In the past, the term representation/Darstellung was commonly applied to language. Today the term strikes many as naïve, suggesting something like the inhabitants of Swift’s Lagado’s carrying sacks of “representative” items to display in lieu of words. But Swift’s joke demystifies not representation itself, but the naïve notion that words are just another variety of worldly things. Linguistic types, ideas, signifieds, do not exist in nature; they are inventions of the human mind. Their concrete manifestations, whether in books, recordings, or everyday speech, are never other than collections of tokens—tokens which, unlike the examples of living creatures or astronomical or geological formations, cannot be understood within an ontology lacking the layer that assigns a “meaning” to the sign.

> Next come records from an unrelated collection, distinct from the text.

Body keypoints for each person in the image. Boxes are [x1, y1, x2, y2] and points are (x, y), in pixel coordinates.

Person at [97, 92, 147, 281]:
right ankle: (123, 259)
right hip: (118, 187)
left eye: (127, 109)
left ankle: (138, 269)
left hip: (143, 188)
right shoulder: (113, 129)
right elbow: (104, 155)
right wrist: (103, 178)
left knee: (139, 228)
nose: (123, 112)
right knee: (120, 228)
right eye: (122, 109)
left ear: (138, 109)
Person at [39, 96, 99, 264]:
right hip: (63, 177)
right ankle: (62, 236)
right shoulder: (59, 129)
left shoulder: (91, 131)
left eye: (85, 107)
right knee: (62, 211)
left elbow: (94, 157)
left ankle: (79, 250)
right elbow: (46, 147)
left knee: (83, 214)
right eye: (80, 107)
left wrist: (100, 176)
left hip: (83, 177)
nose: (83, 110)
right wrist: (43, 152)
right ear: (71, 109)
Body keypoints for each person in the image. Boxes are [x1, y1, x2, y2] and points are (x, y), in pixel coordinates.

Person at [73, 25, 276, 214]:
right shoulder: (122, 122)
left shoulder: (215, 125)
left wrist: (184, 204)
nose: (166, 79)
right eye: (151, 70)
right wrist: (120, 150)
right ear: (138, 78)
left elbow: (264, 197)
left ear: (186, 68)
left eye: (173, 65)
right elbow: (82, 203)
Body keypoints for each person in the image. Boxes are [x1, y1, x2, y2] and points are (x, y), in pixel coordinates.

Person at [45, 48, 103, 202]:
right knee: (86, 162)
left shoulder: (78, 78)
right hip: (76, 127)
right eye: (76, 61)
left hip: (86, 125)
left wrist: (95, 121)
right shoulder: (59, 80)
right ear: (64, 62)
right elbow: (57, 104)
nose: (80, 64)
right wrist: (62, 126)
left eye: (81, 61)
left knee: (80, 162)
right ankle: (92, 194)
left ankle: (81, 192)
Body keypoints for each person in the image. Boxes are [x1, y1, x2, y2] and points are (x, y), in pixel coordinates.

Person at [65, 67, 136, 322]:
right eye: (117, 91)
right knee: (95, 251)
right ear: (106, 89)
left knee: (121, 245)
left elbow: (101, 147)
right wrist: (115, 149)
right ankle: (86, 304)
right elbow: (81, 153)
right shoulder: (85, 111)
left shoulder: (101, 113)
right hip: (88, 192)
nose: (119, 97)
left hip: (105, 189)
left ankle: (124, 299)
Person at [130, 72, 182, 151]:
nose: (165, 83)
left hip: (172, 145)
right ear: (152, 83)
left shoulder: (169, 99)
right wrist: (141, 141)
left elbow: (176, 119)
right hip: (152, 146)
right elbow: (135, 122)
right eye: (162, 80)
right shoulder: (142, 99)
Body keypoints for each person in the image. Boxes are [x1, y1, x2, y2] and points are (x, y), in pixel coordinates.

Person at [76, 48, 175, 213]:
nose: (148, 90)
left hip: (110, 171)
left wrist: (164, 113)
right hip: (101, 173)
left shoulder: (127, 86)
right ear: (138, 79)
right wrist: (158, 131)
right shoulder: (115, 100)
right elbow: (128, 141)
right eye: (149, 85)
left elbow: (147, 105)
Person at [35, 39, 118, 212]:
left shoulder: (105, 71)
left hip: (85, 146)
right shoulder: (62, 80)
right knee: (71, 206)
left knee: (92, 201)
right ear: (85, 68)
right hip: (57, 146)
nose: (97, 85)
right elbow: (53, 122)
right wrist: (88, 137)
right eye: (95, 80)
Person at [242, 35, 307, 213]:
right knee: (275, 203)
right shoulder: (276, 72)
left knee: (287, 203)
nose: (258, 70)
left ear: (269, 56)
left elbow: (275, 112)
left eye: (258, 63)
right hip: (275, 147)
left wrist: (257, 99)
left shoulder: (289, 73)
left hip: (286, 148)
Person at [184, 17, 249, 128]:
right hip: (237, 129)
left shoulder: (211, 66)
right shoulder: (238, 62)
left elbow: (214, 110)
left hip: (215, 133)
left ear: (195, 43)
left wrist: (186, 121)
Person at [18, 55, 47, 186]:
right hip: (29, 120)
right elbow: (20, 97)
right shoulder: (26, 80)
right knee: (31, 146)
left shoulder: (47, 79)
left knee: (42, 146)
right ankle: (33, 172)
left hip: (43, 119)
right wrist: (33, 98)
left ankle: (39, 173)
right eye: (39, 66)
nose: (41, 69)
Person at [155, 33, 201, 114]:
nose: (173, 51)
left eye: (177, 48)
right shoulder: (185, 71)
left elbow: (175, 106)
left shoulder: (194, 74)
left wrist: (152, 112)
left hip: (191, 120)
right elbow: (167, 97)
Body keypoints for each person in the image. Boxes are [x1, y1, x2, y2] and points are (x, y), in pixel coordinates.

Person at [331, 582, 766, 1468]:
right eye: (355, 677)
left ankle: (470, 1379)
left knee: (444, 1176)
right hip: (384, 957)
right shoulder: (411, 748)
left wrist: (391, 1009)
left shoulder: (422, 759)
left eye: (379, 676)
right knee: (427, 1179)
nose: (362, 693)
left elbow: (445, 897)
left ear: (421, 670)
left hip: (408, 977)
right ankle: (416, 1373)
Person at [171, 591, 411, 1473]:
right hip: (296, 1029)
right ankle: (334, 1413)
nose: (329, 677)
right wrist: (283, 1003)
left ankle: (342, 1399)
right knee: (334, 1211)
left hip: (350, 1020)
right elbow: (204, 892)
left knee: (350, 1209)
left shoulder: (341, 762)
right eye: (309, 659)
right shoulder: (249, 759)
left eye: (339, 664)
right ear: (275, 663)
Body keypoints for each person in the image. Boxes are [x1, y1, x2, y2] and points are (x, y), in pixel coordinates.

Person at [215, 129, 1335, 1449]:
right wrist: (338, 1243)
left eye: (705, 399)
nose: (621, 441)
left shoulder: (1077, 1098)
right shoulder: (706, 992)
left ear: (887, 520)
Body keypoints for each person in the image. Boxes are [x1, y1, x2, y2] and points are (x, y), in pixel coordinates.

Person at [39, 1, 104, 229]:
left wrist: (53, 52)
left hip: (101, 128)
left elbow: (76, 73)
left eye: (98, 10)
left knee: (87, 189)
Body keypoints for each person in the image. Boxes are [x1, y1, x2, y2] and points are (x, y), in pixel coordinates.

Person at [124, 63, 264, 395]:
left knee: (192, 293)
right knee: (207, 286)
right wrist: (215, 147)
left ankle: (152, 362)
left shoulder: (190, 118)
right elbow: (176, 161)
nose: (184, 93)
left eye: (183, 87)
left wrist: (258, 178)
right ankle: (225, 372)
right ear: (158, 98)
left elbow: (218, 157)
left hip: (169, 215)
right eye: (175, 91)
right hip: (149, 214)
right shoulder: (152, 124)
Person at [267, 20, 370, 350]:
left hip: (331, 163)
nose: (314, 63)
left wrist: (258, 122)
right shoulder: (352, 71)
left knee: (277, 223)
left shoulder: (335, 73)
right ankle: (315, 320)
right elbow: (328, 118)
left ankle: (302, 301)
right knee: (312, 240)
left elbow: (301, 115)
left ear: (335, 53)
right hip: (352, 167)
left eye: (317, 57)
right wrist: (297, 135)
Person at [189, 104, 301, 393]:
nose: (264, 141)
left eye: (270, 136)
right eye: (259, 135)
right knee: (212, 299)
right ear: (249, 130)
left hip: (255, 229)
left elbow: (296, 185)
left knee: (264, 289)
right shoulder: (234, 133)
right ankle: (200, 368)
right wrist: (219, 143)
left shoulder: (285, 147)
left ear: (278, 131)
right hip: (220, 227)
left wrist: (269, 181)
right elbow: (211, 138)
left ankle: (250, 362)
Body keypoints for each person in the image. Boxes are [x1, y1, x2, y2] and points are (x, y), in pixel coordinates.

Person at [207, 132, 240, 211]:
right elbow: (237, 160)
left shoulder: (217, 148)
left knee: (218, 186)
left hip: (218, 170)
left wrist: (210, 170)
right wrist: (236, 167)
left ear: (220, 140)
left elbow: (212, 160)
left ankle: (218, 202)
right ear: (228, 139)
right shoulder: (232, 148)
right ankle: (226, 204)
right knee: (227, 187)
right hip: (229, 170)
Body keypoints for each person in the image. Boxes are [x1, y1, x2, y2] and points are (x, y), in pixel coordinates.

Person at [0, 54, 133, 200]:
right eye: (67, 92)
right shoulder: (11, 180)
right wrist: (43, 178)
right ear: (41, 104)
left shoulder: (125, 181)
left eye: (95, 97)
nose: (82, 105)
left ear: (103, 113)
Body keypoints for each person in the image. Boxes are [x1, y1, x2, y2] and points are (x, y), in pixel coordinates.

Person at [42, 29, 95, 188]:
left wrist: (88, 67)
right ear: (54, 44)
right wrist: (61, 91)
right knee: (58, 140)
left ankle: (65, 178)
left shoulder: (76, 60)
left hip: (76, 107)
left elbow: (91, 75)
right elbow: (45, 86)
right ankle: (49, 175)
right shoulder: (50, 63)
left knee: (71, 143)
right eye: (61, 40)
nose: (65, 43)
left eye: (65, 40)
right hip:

The sacred may then be minimally understood as the agency that permits the sharing of this transcendental relationship so that humans can use language to communicate with each other, beginning with the originary event in which the reciprocal exchange of the sign communicates the significance, the sacred interdiction, of the central object.
It sounds bizarre to claim that the reason that the notion of the sacred has been viewed as a bone of contention between believers and unbelievers rather than as a fundamental anthropological category is simply the result of a “misunderstanding.” Yet the history of revelation has always been that of simple evidence, simpler than Archimedes’ Eureka! because dependent, not on detecting a previously hidden connection, but on clearing away the fog to see what had always been there.
The simplest way to understand the sacred is simply to consider the role of the signs of language in everyday life. Whatever I am doing, an utterance of language has in principle the capacity to preempt my attention. Unlike animal calls and cries, which humans use on occasion as well, the use of language is a cultural act, one that in principle is presumed to take precedence over the ongoing state of affairs. If the linguistic irruption is considered inappropriate, we may say that it is comparable to the misuse of a sacred privilege.
The sacred can then be defined most simply as the authority behind such preemption, an authority that may be abused, but to which on first reaction we cannot help but accede. This form of preemption is not “instinctual” but cultural; the sign’s capacity to preempt attention, to transcend the current state of being into a higher ontological state, exemplifies human cultural life in its most banal as in its most exalted manifestations when solemn ceremonies interrupt the normal activities of the day. Understood in this fundamental sense, the sacred endows every cultural act with an ontological trump card.
The sacred’s power of ontological firstness, not coincidentally analogous to the criterion permitting Chomsky’s characterization of human language as recursive or self-containing, is in effect all that need be said of human uniqueness. As Hillel said about the golden rule, “the rest is commentary.”